▶ PROMPT: The count of lines with the string "labels" in the material is all that should be returned.

▶ RECORDS FOR PROCESSING:
+-------+

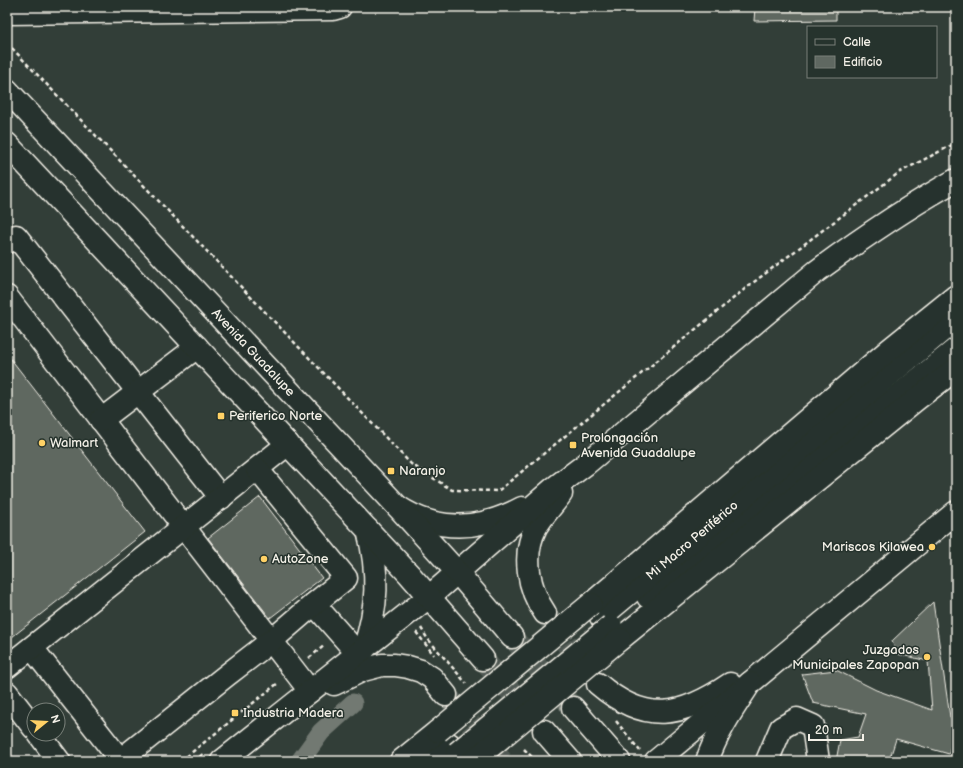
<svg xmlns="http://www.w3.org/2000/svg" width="963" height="768" viewBox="0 0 963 768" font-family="'Balsamiq Sans',sans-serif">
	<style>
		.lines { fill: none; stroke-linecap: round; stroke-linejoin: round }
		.canal { stroke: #727972; stroke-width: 19 }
		.building { fill: #5f6861; stroke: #f4f1e8 }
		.minor-tunnel { stroke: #4f5952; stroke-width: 22; stroke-dasharray: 22 11; stroke-linecap: butt }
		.major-tunnel { stroke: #4f5952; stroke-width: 22; stroke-dasharray: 22 11; stroke-linecap: butt }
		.minor-casing { stroke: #f4f1e8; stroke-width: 25 }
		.major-casing { stroke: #f4f1e8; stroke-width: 25 }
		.highway-casing { stroke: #f4f1e8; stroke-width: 25 }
		.path { stroke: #f4f1e8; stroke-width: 2.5; stroke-dasharray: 4 3; stroke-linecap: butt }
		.minor { stroke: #26332d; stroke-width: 22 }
		.major { stroke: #26332d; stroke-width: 22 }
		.highway { stroke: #26332d; stroke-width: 22 }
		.minor-bridge-casing { stroke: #f4f1e8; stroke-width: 25; stroke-linecap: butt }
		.highway-bridge-casing { stroke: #f4f1e8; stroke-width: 25; stroke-linecap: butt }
		.minor-bridge { stroke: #26332d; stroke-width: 22 }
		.highway-bridge { stroke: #26332d; stroke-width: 22 }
		.poi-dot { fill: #ffd166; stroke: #26332d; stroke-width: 1.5 }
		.labels { text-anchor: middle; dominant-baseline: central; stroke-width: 3; stroke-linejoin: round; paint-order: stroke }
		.street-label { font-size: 13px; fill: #f4f1e8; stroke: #26332d }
		.poi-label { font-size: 13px; fill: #f4f1e8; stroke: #26332d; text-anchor: start }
	</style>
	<rect width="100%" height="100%" fill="#323e38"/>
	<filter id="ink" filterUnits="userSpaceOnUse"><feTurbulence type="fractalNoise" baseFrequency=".025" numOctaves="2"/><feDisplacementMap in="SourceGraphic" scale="8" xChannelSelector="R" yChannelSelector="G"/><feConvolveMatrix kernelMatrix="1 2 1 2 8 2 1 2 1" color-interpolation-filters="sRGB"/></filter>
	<g filter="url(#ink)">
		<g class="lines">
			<path class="canal" d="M 300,761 L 321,732 L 353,703"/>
		</g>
		<path class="building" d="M 755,7 L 836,7 L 836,20 L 754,21 Z
			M 7,354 L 145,532 L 7,641 Z
			M 260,497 L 322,578 L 270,618 L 208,538 Z
			M 933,602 L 950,717 L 956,721 L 949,754 L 896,739 L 889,761 L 836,761 L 840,740 L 858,737 L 866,714 L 813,703 L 802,674 L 836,670 L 876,690 L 932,710 L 928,661 L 897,654 L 892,641 Z"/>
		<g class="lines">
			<path class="minor-tunnel" d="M 547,616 L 586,671
				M 449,698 L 502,761"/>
			<path class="major-tunnel" d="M 512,637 L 573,708
				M 483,659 L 532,716"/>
			<g class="minor-casing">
				<g id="minor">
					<path d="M 7,13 L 333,9 L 340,7"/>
					<path d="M 7,242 L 16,236 L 221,498"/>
					<path d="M 7,297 L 310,691"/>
					<path d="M 101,420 L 197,347"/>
					<path d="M 398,507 C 438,533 481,530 522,508"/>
					<path d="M 648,597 L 956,349"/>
					<path d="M 314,604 L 358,654"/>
					<path d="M 545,613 C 528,589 522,554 536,527 C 543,515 553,505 561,494"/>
					<path id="s1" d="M 601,617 L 956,319"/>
					<path d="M 32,648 L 121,761"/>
					<path d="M 364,649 C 378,607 379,573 368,530"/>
					<path d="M 7,667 L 288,444"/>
					<path d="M 334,684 L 363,670 L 382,665 L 395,665 L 408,667 L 421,671 L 432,678 L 446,695"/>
					<path d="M 598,684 C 646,725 681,717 730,684"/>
					<path d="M 7,693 L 34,728"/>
					<path d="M 39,734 L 59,761"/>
					<path d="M 119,761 L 227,675 L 271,641 L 314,604 L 346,578 L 257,469"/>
					<path d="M 222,761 L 430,596 L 554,488 L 586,464 L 817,271 C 862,238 907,207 956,180"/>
					<path d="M 428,761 L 449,744"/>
					<path d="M 656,761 L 956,512"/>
					<path d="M 767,761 L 781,728 L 797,719 L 813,726 L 818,761"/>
				</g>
			</g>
			<g class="major-casing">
				<g id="major">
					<path id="s2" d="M 7,90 L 397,506 L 457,572 L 512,637"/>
					<path d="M 7,144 L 409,574 L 483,659"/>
					<path d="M 573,708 L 619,761"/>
					<path d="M 544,731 L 570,761"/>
					<path d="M 707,761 C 717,732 733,709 750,683"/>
				</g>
			</g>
			<g class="highway-casing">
				<path id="highway" d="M 591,604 L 889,350 L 956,296
					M 620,639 L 918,398 L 956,369
					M 401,761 L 438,731"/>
			</g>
			<path class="path" d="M 7,43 L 411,464 L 452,490 L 498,491 L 746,288 L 900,172 L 956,143
				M 421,628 L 427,638 L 466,683
				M 416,632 L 434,655
				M 309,658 L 325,645
				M 616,721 L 640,751
				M 524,749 L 536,761
				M 521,757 L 524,761
				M 181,761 L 278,683
				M 194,761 L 203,754"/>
			<use href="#minor" class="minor"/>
			<use href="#major" class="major"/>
			<use href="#highway" class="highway"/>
			<g class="minor-bridge-casing">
				<path id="minor-bridge" d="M 457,753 L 611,626"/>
			</g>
			<g class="highway-bridge-casing">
				<path id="highway-bridge" d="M 438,731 L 591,604
					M 473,761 L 620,639"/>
			</g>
			<use href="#minor-bridge" class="minor-bridge"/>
			<use href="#highway-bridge" class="highway-bridge"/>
		</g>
	</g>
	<g class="poi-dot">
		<rect x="217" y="412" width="8" height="8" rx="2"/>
		<circle cx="42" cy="443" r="4"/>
		<rect x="569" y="441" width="8" height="8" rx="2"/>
		<rect x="387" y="467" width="8" height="8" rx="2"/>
		<circle cx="932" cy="547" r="4"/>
		<circle cx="264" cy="559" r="4"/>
		<circle cx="927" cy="657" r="4"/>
		<rect x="231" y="709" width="8" height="8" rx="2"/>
	</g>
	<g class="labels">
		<g class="street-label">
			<text stroke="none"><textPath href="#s2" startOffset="360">Avenida Guadalupe</textPath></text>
			<text stroke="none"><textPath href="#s1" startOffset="119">Mi Macro Periférico</textPath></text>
		</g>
		<g class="poi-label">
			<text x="229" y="416">Periferico Norte</text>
			<text x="581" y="438">Prolongación<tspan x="581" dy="15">Avenida Guadalupe</tspan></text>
			<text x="50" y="443">Walmart</text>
			<text x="399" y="471">Naranjo</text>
			<text x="924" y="547" text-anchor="end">Mariscos Kilawea</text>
			<text x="272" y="559">AutoZone</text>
			<text x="919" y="650" text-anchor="end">Juzgados<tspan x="919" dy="15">Municipales Zapopan</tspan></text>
			<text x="243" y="713">Industria Madera</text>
		</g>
	</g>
	<rect width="963" height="768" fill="none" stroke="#26332d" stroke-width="24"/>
	<rect x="12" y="12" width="939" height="744" fill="none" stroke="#f4f1e8" stroke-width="1.5" filter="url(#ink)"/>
	<rect x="807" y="26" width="130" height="52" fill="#26332d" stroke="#787f78"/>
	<rect x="815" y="39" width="20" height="6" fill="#26332d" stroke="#787f78"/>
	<text x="843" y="46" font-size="12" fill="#f4f1e8">Calle</text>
	<rect x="815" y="56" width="20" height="12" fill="#5f6861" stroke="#787f78"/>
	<text x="843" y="66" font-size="12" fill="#f4f1e8">Edificio</text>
	<g transform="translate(46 722) rotate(72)"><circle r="19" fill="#26332d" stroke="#787f78"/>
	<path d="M0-3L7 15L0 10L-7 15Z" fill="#ffd166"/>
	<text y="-6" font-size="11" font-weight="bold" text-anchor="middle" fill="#f4f1e8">N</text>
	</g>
	<path d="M809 734v6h54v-6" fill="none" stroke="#f4f1e8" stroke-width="2"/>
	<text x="815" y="734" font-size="12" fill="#f4f1e8" stroke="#26332d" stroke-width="3" paint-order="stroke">20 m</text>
</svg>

+-------+

▶ EXPECTED OUTPUT: 2